Objective: Please recast the stretch of material below, from its start through the line containing "[698, 1020, 712, 1026] StreetNumber: 1065", as a JSON list of strings with one string per line and blank lines left out.

________________________

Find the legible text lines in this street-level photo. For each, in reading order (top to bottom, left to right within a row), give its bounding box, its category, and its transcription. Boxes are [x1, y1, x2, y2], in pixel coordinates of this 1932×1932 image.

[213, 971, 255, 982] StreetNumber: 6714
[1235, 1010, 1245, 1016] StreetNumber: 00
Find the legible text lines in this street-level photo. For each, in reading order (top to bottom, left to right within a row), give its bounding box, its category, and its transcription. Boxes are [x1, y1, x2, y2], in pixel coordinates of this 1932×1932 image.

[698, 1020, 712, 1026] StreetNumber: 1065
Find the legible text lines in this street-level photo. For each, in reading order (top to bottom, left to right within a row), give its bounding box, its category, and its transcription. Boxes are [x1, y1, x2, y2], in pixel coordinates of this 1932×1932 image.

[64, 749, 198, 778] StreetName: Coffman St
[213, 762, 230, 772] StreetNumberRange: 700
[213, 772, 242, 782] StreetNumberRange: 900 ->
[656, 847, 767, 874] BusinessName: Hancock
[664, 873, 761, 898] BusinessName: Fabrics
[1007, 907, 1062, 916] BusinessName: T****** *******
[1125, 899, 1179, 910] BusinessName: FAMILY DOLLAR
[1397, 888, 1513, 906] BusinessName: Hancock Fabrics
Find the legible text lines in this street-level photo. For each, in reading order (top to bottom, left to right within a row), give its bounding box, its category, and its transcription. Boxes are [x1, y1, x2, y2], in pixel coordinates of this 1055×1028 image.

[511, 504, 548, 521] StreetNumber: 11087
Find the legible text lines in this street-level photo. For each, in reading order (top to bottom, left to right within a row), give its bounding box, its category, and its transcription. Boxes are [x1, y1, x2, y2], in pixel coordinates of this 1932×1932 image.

________________________

Full solution:
[
  "Find the legible text lines in this street-level photo. For each, in reading order (top to bottom, left to right within a row), give its bounding box, its category, and its transcription. Boxes are [x1, y1, x2, y2], in pixel coordinates of this 1932×1932 image.",
  "[213, 971, 255, 982] StreetNumber: 6714",
  "[1235, 1010, 1245, 1016] StreetNumber: 00",
  "Find the legible text lines in this street-level photo. For each, in reading order (top to bottom, left to right within a row), give its bounding box, its category, and its transcription. Boxes are [x1, y1, x2, y2], in pixel coordinates of this 1932×1932 image.",
  "[698, 1020, 712, 1026] StreetNumber: 1065"
]